Acute respiratory distress syndrome among trauma patients: trends in ICU mortality, risk factors, complications and resource utilization

P Navarrete-Navarro, A Rodriguez, N Reynolds, R West, N Habashi, R Rivera, W C Chiu, T Scalea
Intensive Care Medicine 2001, 27 (7): 1133-40

OBJECTIVE: To evaluate trends in mortality and related factors among trauma patients who developed acute respiratory distress syndrome (ARDS).

STUDY: Observational study based on data prospectively gathered in computerized trauma registry.

SETTING: Trauma intensive care unit (ICU) of 48 beds in level I trauma center.

PATIENTS: All trauma patients with ARDS admitted during 1985-87 (486, group 1 [G1]) and 1993-95 (552, group 2[G2]).

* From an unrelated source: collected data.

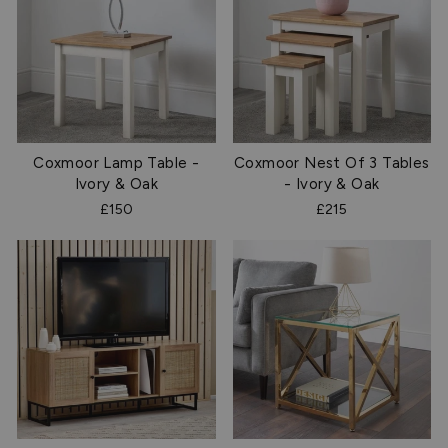
Coxmoor Lamp Table -
Coxmoor Nest Of 3 Tables
Ivory & Oak
- Ivory & Oak
£150
£215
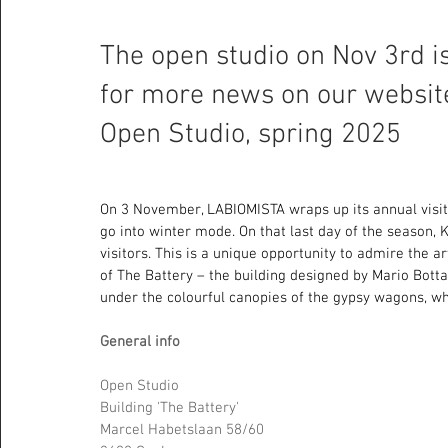
The open studio on Nov 3rd is
for more news on our website 
Open Studio, spring 2025
On 3 November, LABIOMISTA wraps up its annual visit
go into winter mode. On that last day of the season, 
visitors. This is a unique opportunity to admire the a
of The Battery – the building designed by Mario Botta,
under the colourful canopies of the gypsy wagons, wh
General info 
Open Studio 
Building 'The Battery' 
Marcel Habetslaan 58/60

METHODS: ARDS was defined by American-European Consensus Conference criteria and the need for 48 h or more on mechanical ventilation with FIO2 greater than 0.50 and PEEP of more than 5 cmH2O. Demographics, severity score, injury-admission delay time, first 24-h transfusion and septic and organ system failure complications were independent variables. ICU mortality was the dependent variable. ICU length of stay (LOS) and life support techniques were considered. Respiratory and renal support strategies were different in the two time periods.

RESULTS: Mortality decreased over the period (G1: 29.2% vs G2: 21.4%, p < 0.04), in patients aged both over and under 65 years. Multivariate analysis showed mortality was related to age, severity and time period (G1 1.68-fold that in G2) and that the greater G1 mortality was related to more renal failure and hematologic failure/dysfunction. ICU LOS decreased from 31.7+/-26.7 days (G1) to 27.3+/-22 days (G2) (p < 0.003).

CONCLUSIONS: Mortality among trauma patients with ARDS declined over the 8 years studied and was associated with less organ failure. This reduction was probably the result of new approaches to mechanical ventilation, renal failure replacement and vasoactive drug therapy.